Подобно грифону, лайнер расправил крылья, вобрал в грудь воздуху, сжал когти, стиснул зубы, задрал клюв и приготовился к стремительному прыжку к звездам.
Любимая, нет ничего тяжелей расставания с тобой. Мою душу без тебя, повязанную накрест болью и страданием, теперь и за целковый не купит сам сатана.
Ничто так не старит, как несчастная любовь; исчерпывая все силы, все идеалы и чаяния, она убивает нашу душу раньше, чем Господь забирает тело. Но каким забвением полна душа, когда мы влюблены! Вмиг низложен обет безмятежности, вновь сердце алчет юности и неги. Моя грешная любовь, какой недостойной меня божественной красотой осенила она сердце? Посреди суматохи дней и сумбура дел… мы, застигнутые своим внезапным счастьем врасплох, потерянные в уюте собственных сердец, выброшенные на берег собственных мечтаний, в ту минуту, когда блаженство любовного томления выводит разум на эшафот безумия… Как сжалась вечность в миг в том зное нежности средь зарева весны.
Духи твоей ауры, невинно-ландышевые, ванильно-женственные и неприступно-хвойные… И гладь волос, как водопад, застывший в падении, златоструйный и пенистый, бросающий свои воды, словно бархатную мантию… И глаза, простившие во мне земного человека и одарившие меня вдохновением ангела – в них мое помилование на суде жизни… И одиночества обличье, и власти гордый бунт, и радости дыханье, и горести чума – каждый знак пером тончайшим в укладе губ твоих… соблазна истязателей моих… И облаченные в перчатки благородства ладони, в своем высокомерии безмятежные, как две уснувшие лани… И линия силуэта, будто вычерченная солнечным лучом, изгибающаяся в истоме лобзаний вслед за прикосновениями руки, теряющимися за порогом страсти…
Со мной навсегда вечным укором тень твоего тела и эхо твоего голоса.
Пожирая деревья и здания по обе стороны, бежит зверь; пытаясь впиться когтями в воздух, бросается в небо; яростно и дико рычит.
Я хочу снова видеть Вас!.. Я буду ждать Вас на мосту у канала Грибоедова каждый день, пока Вы не придете. Где бы Вы ни были, как далеко бы не уехали, как высоко бы не взобрались – я всегда жду Вас там. Когда Вас все покинут и позабудут, когда нигде Вам не будет покоя – я всегда жду Вас там. Сколько бы не продлилась разлука в трепете приближающейся встречи, в истоме чувств – я всегда жду Вас там. В Петербурге. Среди домов, площадей и памятников – свидетелей нашей любви, в лабиринте каналов, отражавших Вашу парящую улыбку, в ауре нашего счастья. Ведь истинно счастливым петербуржец может быть только в Петербурге.
Любовь, назначь мне свидание на земле Петербурга.

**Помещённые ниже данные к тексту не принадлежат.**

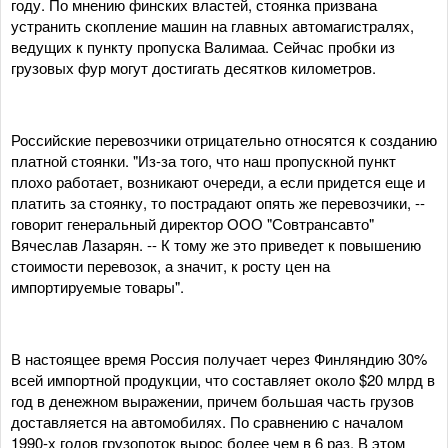
году. По мнению финских властей, стоянка призвана
устранить скопление машин на главных автомагистралях,
ведущих к пункту пропуска Валимаа. Сейчас пробки из
грузовых фур могут достигать десятков километров.
Российские перевозчики отрицательно относятся к созданию
платной стоянки. "Из-за того, что наш пропускной пункт
плохо работает, возникают очереди, а если придется еще и
платить за стоянку, то пострадают опять же перевозчики, --
говорит генеральный директор ООО "Совтрансавто"
Вячеслав Лазарян. -- К тому же это приведет к повышению
стоимости перевозок, а значит, к росту цен на
импортируемые товары".
В настоящее время Россия получает через Финляндию 30%
всей импортной продукции, что составляет около $20 млрд в
год в денежном выражении, причем большая часть грузов
доставляется на автомобилях. По сравнению с началом
1990-х годов грузопоток вырос более чем в 6 раз. В этом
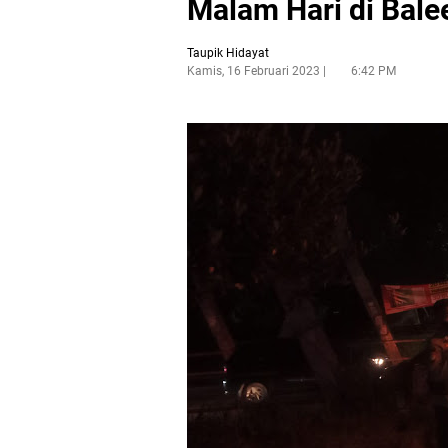
Malam Hari di Bal
Taupik Hidayat
Kamis, 16 Februari 2023
6:42 PM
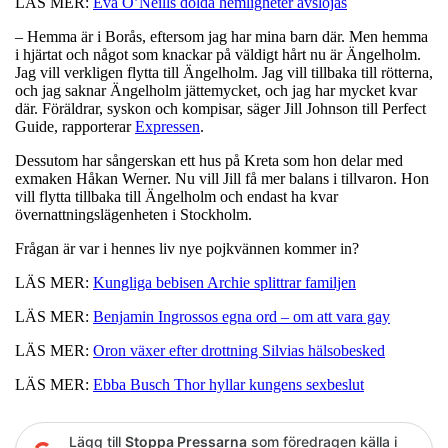
LÄS MER:
Eva O’Neills dolda hemligheter avslöjas
– Hemma är i Borås, eftersom jag har mina barn där. Men hemma
i hjärtat och något som knackar på väldigt hårt nu är Ängelholm.
Jag vill verkligen flytta till Ängelholm. Jag vill tillbaka till rötterna,
och jag saknar Ängelholm jättemycket, och jag har mycket kvar
där. Föräldrar, syskon och kompisar, säger Jill Johnson till Perfect
Guide, rapporterar
Expressen
.
Dessutom har sångerskan ett hus på Kreta som hon delar med
exmaken Håkan Werner. Nu vill Jill få mer balans i tillvaron. Hon
vill flytta tillbaka till Ängelholm och endast ha kvar
övernattningslägenheten i Stockholm.
Frågan är var i hennes liv nye pojkvännen kommer in?
LÄS MER:
Kungliga bebisen Archie splittrar familjen
LÄS MER:
Benjamin Ingrossos egna ord – om att vara gay
LÄS MER:
Oron växer efter drottning Silvias hälsobesked
LÄS MER:
Ebba Busch Thor hyllar kungens sexbeslut
Lägg till
Stoppa Pressarna
som föredragen källa i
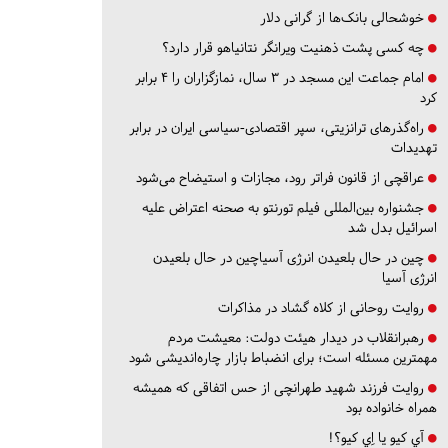
خوشحالی بانک‌ها از گرانی دلار
چه کسی پشت ذهنیت ویرانگر نتانیاهو قرار دارد؟
امام جماعت این مسجد در ۳ سال، نمازگزاران را ۴ برابر
کرد
راه‌گذرهای ترانزیتی، سپر اقتصادی-سیاسی ایران در برابر
تهدیدات
عراقچی از قانون فراتر رود، مجازات و استیضاح می‌شود
جشنواره بین‌المللی فیلم تورنتو به صحنه اعتراض علیه
اسرائیل بدل شد
چین در حال بلعیدن انرژی آسیاچین در حال بلعیدن
انرژی آسیا
روایت روحانی از کلاه گشاد در مذاکرات
رهبرانقلاب در دیدار هیئت دولت: معیشت مردم
مهمترین مسئله است؛ برای انضباط بازار چاره‌اندیشی شود
روایت فرزند شهید طهرانچی از حس اتفاقی که همیشه
همراه خانواده بود
آي كيو يا اِي كيو؟!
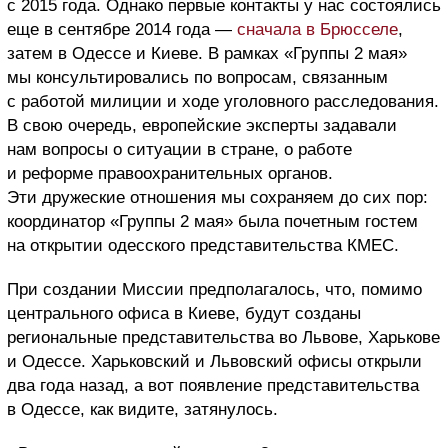
с 2015 года. Однако первые контакты у нас состоялись
еще в сентябре 2014 года —
сначала в Брюсселе
,
затем в Одессе и Киеве. В рамках «Группы 2 мая»
мы консультировались по вопросам, связанным
с работой милиции и ходе уголовного расследования.
В свою очередь, европейские эксперты задавали
нам вопросы о ситуации в стране, о работе
и реформе правоохранительных органов.
Эти дружеские отношения мы сохраняем до сих пор:
координатор «Группы 2 мая» была почетным гостем
на открытии одесского представительства КМЕС.
При создании Миссии предполагалось, что, помимо
центрального офиса в Киеве, будут созданы
региональные представительства во Львове, Харькове
и Одессе. Харьковский и Львовский офисы открыли
два года назад, а вот появление представительства
в Одессе, как видите, затянулось.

Робкое… влекущее… беспечное. Чтоб душу – в клочья, чтоб сердце – в пыль. В раскатах благовестных колоколов, в пламени полуночных фонарей, средь извечного танго дождя и ветра или под слепящим солнцем, скользящим по фасадам и стекающим вниз на тротуары, в вихре невинных сладострастий, в смерче отчаянного безрассудства.
Смерть, назначь мне свидание на земле Петербурга. Дай мне ослепнуть в его горделивости, затеряться в его улицах, уснуть у решетки его неприступного сердца, уйти в его нерассеивающийся туман. Для меня нет зимы теплее петербуржской, нет гранита нежнее, нет бездушности страстнее.
Несись машина, рвись ввысь, режь колесами землю, выдирай искры. Пусть безумство риска и порочность азарта камнем сожмут тебе сердце.
В последний день я на могиле родителей – средь толпы надгробий, стиснутых оградой. Что за причудливый слепок общества? Сплошь запущенные, поросшие мхом и лопухами, втоптанные в землю памятники (не нашей ли неблагодарности?), покосившиеся кресты, унынье и отчуждение. Лишь изредка: венок, пара завядших цветков, погасший огарок – атрибуты выполненного долга. Дождь и ветер к надгробьям родителей заботливей, чем их дети. Среди этого города забвения почти не сыщешь замерзшей на камне слезинки, застывшей в воздухе молитвы, мерцающего огонька свечки. Воистину, уважение к прошлому и памяти – мера человечности в человеке.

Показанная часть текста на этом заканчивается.